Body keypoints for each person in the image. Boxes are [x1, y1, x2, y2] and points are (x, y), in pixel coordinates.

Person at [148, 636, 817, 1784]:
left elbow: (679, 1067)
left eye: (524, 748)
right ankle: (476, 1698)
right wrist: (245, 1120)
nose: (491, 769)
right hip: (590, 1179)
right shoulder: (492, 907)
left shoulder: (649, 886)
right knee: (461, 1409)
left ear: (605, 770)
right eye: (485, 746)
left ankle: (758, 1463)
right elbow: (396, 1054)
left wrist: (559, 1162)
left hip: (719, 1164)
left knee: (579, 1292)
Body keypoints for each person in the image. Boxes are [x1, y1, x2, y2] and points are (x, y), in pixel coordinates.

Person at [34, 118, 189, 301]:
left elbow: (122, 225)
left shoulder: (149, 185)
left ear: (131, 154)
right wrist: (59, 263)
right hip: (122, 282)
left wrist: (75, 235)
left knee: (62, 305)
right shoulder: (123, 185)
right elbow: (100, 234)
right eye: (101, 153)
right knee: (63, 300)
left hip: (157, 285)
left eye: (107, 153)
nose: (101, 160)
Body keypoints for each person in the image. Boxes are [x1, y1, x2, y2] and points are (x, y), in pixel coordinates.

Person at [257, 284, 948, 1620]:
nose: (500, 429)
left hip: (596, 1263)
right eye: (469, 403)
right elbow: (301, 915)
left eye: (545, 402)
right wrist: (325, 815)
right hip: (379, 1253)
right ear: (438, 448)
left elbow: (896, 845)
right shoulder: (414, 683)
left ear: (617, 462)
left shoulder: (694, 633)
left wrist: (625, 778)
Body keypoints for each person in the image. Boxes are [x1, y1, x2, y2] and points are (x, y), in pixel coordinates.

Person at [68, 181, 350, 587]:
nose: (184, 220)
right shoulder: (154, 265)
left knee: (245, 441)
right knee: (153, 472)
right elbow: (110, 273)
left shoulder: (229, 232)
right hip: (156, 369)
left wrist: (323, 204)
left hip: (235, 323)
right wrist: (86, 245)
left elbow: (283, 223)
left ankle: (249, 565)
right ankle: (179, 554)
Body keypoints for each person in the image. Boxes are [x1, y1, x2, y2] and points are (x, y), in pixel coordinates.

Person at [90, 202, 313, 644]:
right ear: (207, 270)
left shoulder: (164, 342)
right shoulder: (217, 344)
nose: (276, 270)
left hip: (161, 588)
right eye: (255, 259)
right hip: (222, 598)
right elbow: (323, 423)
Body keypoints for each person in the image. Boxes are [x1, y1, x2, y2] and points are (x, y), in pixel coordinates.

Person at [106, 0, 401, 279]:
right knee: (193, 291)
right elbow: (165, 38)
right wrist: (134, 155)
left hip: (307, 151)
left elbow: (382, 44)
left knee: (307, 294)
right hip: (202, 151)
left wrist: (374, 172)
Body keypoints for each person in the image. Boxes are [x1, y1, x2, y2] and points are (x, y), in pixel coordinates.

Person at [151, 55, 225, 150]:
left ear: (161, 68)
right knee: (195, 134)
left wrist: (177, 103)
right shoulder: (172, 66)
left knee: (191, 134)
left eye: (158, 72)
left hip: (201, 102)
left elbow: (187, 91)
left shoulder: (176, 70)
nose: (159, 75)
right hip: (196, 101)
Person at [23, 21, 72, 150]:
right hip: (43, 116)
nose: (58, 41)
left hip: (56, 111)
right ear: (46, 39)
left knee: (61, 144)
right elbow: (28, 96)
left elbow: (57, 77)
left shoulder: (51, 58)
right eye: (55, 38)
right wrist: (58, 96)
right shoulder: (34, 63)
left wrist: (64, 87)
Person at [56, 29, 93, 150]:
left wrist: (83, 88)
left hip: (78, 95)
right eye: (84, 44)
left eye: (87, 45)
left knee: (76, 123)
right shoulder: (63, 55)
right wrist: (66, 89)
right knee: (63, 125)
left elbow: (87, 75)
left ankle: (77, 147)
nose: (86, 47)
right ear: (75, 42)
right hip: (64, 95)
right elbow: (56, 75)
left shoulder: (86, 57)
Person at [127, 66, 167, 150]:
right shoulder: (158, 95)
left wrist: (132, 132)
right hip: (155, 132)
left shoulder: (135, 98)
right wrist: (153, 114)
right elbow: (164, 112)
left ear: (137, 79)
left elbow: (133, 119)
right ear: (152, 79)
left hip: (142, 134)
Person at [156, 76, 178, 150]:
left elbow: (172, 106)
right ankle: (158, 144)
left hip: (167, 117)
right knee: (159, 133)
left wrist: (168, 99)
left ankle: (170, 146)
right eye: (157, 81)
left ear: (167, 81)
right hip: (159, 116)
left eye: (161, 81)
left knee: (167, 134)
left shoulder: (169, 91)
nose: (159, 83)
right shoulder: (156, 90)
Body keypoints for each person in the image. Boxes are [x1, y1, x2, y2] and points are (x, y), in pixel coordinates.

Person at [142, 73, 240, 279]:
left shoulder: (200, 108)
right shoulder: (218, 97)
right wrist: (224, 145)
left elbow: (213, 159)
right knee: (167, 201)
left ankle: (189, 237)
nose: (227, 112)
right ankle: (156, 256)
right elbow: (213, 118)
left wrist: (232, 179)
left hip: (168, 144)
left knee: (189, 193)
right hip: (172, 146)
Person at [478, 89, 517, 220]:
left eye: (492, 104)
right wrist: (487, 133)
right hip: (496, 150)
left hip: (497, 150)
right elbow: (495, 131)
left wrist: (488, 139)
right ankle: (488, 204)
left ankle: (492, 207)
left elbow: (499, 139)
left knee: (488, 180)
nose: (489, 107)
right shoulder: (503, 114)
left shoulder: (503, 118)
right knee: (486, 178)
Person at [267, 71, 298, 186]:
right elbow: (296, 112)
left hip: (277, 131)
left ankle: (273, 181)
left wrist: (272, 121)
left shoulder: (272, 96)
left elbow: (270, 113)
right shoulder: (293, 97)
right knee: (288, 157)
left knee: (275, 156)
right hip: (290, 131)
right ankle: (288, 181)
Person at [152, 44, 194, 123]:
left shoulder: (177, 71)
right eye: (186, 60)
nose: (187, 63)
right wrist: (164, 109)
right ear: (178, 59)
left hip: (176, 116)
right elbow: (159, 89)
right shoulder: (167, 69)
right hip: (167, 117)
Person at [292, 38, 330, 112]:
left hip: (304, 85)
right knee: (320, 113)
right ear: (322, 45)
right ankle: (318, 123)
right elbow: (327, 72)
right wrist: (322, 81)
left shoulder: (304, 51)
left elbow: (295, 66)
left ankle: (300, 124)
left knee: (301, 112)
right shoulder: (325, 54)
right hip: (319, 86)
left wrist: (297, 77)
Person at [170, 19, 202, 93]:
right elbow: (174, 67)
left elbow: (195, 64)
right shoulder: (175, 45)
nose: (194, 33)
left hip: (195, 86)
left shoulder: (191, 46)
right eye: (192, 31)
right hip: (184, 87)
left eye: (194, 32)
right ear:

» **What you will do**:
Write the listing out again in its entirety, exactly.

» **Output of the exercise**:
Body keypoints for each person in the image. Boxes are [x1, y1, x2, y2] and points are (x, y), in pixel coordinates.

Person at [148, 636, 817, 1784]:
left elbow: (679, 1067)
left eye: (524, 748)
right ankle: (476, 1698)
right wrist: (245, 1120)
nose: (491, 769)
right hip: (590, 1179)
right shoulder: (492, 907)
left shoulder: (649, 886)
right knee: (461, 1409)
left ear: (605, 770)
right eye: (485, 746)
left ankle: (758, 1463)
right elbow: (396, 1054)
left wrist: (559, 1162)
left hip: (719, 1164)
left knee: (579, 1292)
Body keypoints for each person in the image. Boxes are [x1, y1, x2, y2] and points are (x, y), in pixel coordinates.

Person at [34, 118, 189, 301]:
left elbow: (122, 225)
left shoulder: (149, 185)
left ear: (131, 154)
right wrist: (59, 263)
right hip: (122, 282)
left wrist: (75, 235)
left knee: (62, 305)
right shoulder: (123, 185)
right elbow: (100, 234)
right eye: (101, 153)
right knee: (63, 300)
left hip: (157, 285)
left eye: (107, 153)
nose: (101, 160)
Body keypoints for each person in the image. Boxes are [x1, y1, x2, y2] and points are (x, y), in pixel coordinates.

Person at [257, 284, 948, 1620]:
nose: (500, 429)
left hip: (596, 1263)
right eye: (469, 403)
right elbow: (301, 915)
left eye: (545, 402)
right wrist: (325, 815)
right hip: (379, 1253)
right ear: (438, 448)
left elbow: (896, 845)
right shoulder: (414, 683)
left ear: (617, 462)
left shoulder: (694, 633)
left wrist: (625, 778)
Body keypoints for each person in the image. Boxes are [x1, y1, x2, y2] and points are (x, y), in pixel coordinates.

Person at [68, 181, 350, 587]:
nose: (184, 220)
right shoulder: (154, 265)
left knee: (245, 441)
right knee: (153, 472)
right elbow: (110, 273)
left shoulder: (229, 232)
right hip: (156, 369)
left wrist: (323, 204)
left hip: (235, 323)
right wrist: (86, 245)
left elbow: (283, 223)
left ankle: (249, 565)
right ankle: (179, 554)
Body keypoints for each person in the image. Boxes are [x1, y1, x2, y2] and points are (x, y), in pixel coordinates.

Person at [90, 202, 313, 644]:
right ear: (207, 270)
left shoulder: (164, 342)
right shoulder: (217, 344)
nose: (276, 270)
left hip: (161, 588)
right eye: (255, 259)
right hip: (222, 598)
right elbow: (323, 423)
Body keypoints for each person in the image. Boxes are [x1, y1, x2, y2] and points are (x, y), in pixel coordinates.

Person at [106, 0, 401, 279]:
right knee: (193, 291)
right elbow: (165, 38)
right wrist: (134, 155)
left hip: (307, 151)
left elbow: (382, 44)
left knee: (307, 294)
right hip: (202, 151)
left wrist: (374, 172)
Body keypoints for each person in the image. Boxes are [x1, y1, x2, y2] and points are (x, y), in pixel coordinates.

Person at [151, 55, 225, 150]:
left ear: (161, 68)
right knee: (195, 134)
left wrist: (177, 103)
right shoulder: (172, 66)
left knee: (191, 134)
left eye: (158, 72)
left hip: (201, 102)
left elbow: (187, 91)
left shoulder: (176, 70)
nose: (159, 75)
right hip: (196, 101)
Person at [23, 21, 72, 150]:
right hip: (43, 116)
nose: (58, 41)
left hip: (56, 111)
right ear: (46, 39)
left knee: (61, 144)
right elbow: (28, 96)
left elbow: (57, 77)
left shoulder: (51, 58)
right eye: (55, 38)
right wrist: (58, 96)
right shoulder: (34, 63)
left wrist: (64, 87)
Person at [56, 29, 93, 150]:
left wrist: (83, 88)
left hip: (78, 95)
right eye: (84, 44)
left eye: (87, 45)
left knee: (76, 123)
right shoulder: (63, 55)
right wrist: (66, 89)
right knee: (63, 125)
left elbow: (87, 75)
left ankle: (77, 147)
nose: (86, 47)
right ear: (75, 42)
right hip: (64, 95)
right elbow: (56, 75)
left shoulder: (86, 57)
Person at [127, 66, 167, 150]:
right shoulder: (158, 95)
left wrist: (132, 132)
right hip: (155, 132)
left shoulder: (135, 98)
right wrist: (153, 114)
right elbow: (164, 112)
left ear: (137, 79)
left elbow: (133, 119)
right ear: (152, 79)
left hip: (142, 134)
Person at [156, 76, 178, 150]:
left elbow: (172, 106)
right ankle: (158, 144)
left hip: (167, 117)
right knee: (159, 133)
left wrist: (168, 99)
left ankle: (170, 146)
right eye: (157, 81)
left ear: (167, 81)
right hip: (159, 116)
left eye: (161, 81)
left knee: (167, 134)
left shoulder: (169, 91)
nose: (159, 83)
right shoulder: (156, 90)
Body keypoints for each person in the image. Boxes are [x1, y1, x2, y2] and points are (x, y), in pixel coordinates.

Person at [142, 73, 240, 279]:
left shoulder: (200, 108)
right shoulder: (218, 97)
right wrist: (224, 145)
left elbow: (213, 159)
right knee: (167, 201)
left ankle: (189, 237)
nose: (227, 112)
right ankle: (156, 256)
right elbow: (213, 118)
left wrist: (232, 179)
left hip: (168, 144)
left knee: (189, 193)
right hip: (172, 146)
Person at [478, 89, 517, 220]:
left eye: (492, 104)
right wrist: (487, 133)
right hip: (496, 150)
left hip: (497, 150)
right elbow: (495, 131)
left wrist: (488, 139)
right ankle: (488, 204)
left ankle: (492, 207)
left elbow: (499, 139)
left knee: (488, 180)
nose: (489, 107)
right shoulder: (503, 114)
left shoulder: (503, 118)
right knee: (486, 178)
Person at [267, 71, 298, 186]:
right elbow: (296, 112)
left hip: (277, 131)
left ankle: (273, 181)
left wrist: (272, 121)
left shoulder: (272, 96)
left elbow: (270, 113)
right shoulder: (293, 97)
right knee: (288, 157)
left knee: (275, 156)
right hip: (290, 131)
right ankle: (288, 181)
Person at [152, 44, 194, 123]:
left shoulder: (177, 71)
right eye: (186, 60)
nose: (187, 63)
right wrist: (164, 109)
right ear: (178, 59)
left hip: (176, 116)
right elbow: (159, 89)
right shoulder: (167, 69)
right hip: (167, 117)
Person at [292, 38, 330, 112]:
left hip: (304, 85)
right knee: (320, 113)
right ear: (322, 45)
right ankle: (318, 123)
right elbow: (327, 72)
right wrist: (322, 81)
left shoulder: (304, 51)
left elbow: (295, 66)
left ankle: (300, 124)
left knee: (301, 112)
right shoulder: (325, 54)
right hip: (319, 86)
left wrist: (297, 77)
Person at [170, 19, 202, 93]:
right elbow: (174, 67)
left elbow: (195, 64)
right shoulder: (175, 45)
nose: (194, 33)
left hip: (195, 86)
left shoulder: (191, 46)
right eye: (192, 31)
right hip: (184, 87)
left eye: (194, 32)
right ear:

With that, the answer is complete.